Sleep can be a very difficult problem for many kids with Autism Spectrum Disorders (ASDs). Something like 60% have sleep problems. Fixing sleep fixes a lot, especial challenging behaviors
Before treating sleep, treat any medical problems that could be interfering with sleep. If they snore, they may have enlarged adenoids and they have obstruction. Removing the adenoids (and the tonsils at times) can lead to decreased awakenings, deeper sleep, and more time in REM sleep. In turn, this helps brain development. If they had GE reflux as an infant, they may still have it. Treating reflux can lead to better sleep. In general, the better your health, the better you sleep.
Many kids with ASD have difficulty with sleep onset, but once asleep, they sleep through the night. Melatonin can help with this. Most kids respond to 1 to 3 mg 30 to 60 minutes before bedtime. Some need as much as 10 mg. you want a vegetarian formulation, because if it comes from an animal, it can carry brain viruses. We don’t want Mad Cow Disease to add to their problems.
Melatonin is good for sleep onset, but many kids have frequent night waking and wake early. guafacine (Tenex) and clonidine are blood pressure medicines that also decrease hyperactivity and impulsivity in kids with ADHD. Their use is limited because they can be sedating. However they can be helpful for sleep as well, especially clonidine. Trazodone is an old antidepressant that can also help with falling and staying asleep.

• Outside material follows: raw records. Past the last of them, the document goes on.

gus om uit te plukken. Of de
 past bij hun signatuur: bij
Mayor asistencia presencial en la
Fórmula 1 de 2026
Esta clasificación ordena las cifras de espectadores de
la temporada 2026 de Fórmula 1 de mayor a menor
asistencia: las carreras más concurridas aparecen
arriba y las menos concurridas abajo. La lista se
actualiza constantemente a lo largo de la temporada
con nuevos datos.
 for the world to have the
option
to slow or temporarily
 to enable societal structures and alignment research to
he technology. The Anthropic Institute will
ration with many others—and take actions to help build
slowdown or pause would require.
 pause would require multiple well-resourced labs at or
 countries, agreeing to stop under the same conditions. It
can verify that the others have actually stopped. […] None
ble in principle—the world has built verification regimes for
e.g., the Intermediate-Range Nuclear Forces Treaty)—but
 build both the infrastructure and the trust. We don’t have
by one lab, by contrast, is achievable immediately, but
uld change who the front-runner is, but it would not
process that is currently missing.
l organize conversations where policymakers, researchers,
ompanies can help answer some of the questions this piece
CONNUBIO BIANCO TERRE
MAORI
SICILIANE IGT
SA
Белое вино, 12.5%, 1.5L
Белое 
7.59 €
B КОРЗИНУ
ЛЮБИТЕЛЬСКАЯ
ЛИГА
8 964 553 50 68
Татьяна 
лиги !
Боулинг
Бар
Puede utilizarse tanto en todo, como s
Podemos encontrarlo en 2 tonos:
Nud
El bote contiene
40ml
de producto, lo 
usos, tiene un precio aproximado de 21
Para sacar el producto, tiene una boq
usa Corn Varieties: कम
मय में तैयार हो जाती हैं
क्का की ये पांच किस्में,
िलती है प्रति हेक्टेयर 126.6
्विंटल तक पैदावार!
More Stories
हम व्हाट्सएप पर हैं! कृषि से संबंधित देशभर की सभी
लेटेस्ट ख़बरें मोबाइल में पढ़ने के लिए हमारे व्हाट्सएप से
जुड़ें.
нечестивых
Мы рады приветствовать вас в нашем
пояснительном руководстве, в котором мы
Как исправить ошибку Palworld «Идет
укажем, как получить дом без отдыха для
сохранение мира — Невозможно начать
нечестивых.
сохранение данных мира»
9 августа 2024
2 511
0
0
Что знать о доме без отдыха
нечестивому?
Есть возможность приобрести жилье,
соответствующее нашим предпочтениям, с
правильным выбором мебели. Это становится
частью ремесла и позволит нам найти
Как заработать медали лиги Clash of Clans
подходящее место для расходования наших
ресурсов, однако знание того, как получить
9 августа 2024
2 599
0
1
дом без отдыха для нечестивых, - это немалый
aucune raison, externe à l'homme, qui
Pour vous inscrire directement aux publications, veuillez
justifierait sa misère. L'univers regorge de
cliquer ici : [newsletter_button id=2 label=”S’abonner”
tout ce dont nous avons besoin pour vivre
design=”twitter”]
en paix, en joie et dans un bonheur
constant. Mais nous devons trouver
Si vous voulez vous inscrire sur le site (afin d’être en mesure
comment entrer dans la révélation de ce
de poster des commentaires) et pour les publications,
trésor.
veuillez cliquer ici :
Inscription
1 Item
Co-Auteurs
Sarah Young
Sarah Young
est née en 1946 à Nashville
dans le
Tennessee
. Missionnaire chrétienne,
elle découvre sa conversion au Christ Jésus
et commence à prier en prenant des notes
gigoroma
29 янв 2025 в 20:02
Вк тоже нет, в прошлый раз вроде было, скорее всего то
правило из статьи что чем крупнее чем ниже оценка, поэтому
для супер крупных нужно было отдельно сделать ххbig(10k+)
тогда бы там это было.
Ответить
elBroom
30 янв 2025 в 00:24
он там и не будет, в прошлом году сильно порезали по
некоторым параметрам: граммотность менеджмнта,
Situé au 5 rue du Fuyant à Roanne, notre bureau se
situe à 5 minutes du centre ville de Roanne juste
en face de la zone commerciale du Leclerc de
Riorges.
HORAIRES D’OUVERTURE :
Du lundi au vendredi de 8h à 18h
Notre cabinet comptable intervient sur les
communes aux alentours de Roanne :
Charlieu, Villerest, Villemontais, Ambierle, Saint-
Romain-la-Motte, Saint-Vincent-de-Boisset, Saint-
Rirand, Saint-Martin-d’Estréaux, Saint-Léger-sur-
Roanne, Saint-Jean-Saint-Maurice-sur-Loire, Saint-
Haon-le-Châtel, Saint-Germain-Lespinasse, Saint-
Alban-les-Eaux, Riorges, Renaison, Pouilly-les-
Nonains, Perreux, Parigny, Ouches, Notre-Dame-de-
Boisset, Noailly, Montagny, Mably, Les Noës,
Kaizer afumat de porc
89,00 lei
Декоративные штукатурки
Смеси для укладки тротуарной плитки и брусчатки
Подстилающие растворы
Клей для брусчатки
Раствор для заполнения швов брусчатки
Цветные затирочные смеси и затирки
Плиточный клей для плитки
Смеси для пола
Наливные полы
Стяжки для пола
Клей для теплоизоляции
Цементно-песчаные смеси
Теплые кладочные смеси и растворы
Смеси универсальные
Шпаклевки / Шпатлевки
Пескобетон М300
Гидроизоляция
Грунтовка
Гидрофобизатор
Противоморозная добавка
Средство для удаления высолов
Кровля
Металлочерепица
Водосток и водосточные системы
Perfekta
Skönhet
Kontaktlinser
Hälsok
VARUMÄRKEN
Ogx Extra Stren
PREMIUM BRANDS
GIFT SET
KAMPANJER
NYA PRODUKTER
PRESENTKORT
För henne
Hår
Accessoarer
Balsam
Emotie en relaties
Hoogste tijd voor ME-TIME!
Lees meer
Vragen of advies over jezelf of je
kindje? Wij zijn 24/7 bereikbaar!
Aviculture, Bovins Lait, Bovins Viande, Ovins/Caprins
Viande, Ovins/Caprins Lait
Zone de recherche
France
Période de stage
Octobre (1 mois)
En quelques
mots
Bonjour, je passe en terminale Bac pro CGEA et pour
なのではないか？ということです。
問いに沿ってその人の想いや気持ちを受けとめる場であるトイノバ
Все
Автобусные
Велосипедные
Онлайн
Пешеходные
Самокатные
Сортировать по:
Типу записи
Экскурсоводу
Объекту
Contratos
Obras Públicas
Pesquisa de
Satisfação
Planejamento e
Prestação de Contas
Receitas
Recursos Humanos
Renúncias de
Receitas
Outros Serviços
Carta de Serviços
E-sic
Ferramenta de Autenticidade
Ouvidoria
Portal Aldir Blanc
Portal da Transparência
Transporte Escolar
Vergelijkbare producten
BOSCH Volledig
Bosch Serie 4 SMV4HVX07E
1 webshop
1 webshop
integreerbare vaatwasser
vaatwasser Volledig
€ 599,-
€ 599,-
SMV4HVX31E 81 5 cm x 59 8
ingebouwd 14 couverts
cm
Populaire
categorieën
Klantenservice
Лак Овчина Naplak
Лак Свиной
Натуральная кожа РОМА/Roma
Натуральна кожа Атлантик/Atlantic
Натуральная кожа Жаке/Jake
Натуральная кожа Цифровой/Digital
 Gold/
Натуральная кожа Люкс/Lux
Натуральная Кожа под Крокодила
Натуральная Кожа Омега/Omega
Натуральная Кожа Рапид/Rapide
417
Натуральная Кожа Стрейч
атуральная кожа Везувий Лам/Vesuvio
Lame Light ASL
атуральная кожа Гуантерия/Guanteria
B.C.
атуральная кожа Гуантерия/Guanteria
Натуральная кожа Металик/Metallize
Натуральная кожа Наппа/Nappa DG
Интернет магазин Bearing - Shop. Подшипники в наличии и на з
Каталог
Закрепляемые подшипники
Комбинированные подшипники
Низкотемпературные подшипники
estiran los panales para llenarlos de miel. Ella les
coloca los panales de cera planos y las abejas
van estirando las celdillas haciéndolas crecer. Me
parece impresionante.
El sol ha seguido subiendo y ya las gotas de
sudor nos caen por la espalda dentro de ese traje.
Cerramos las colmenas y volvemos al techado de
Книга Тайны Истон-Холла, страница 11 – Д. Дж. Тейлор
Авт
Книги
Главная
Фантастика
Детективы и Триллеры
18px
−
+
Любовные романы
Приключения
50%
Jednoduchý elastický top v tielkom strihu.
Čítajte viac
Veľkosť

Another big problem with sleep is when a child will not sleep alone in their own bed. Research shows kids sleep better when they sleep alone. Going to sleep is a habit. You can have good habits or bad habits. Our surroundings when we go to sleep are out “sleep onset associations”. When everything is “just right”, we go to sleep. When we come up to light sleep, we expect our sleep onset associations to be there. If they are, we go back to sleep and never know we were awake. If not, we wake all the way up to get them back. If a parent is one of the associations, a child will wake all the way up to get them back.
This is a situation where the child needs “retraining” for sleep. First, use melatonin to get the child going to sleep in their own bed. The parent can sit in a chair next to the bed, but not lie down with the child. Once the child has started falling asleep this way, then as they are just about asleep, say “I have to go to the bathroom, I’ll be right back”. You then leave, and return in about 30 seconds. The next night it is a minute, then 1 1/2 minutes, then 2 minutes, 3, 4 etc. At some point you will return, and they will be asleep. You are 90% the way there! Usually night waking resolves because they have new sleep onset associations, and they don’t need the parent present anymore. If night waking persists, then start rewarding everyone in the house who stayed in their own bed with something the child wants – like 3 M&Ms. Jealousy can be a powerful motivator, especially if a sibling is getting the reward.
This approach may not work with all children, but it works often.
When sleep is good, everyones life is better. It is important for everyone in the family to get good sleep. It is well worth working for it.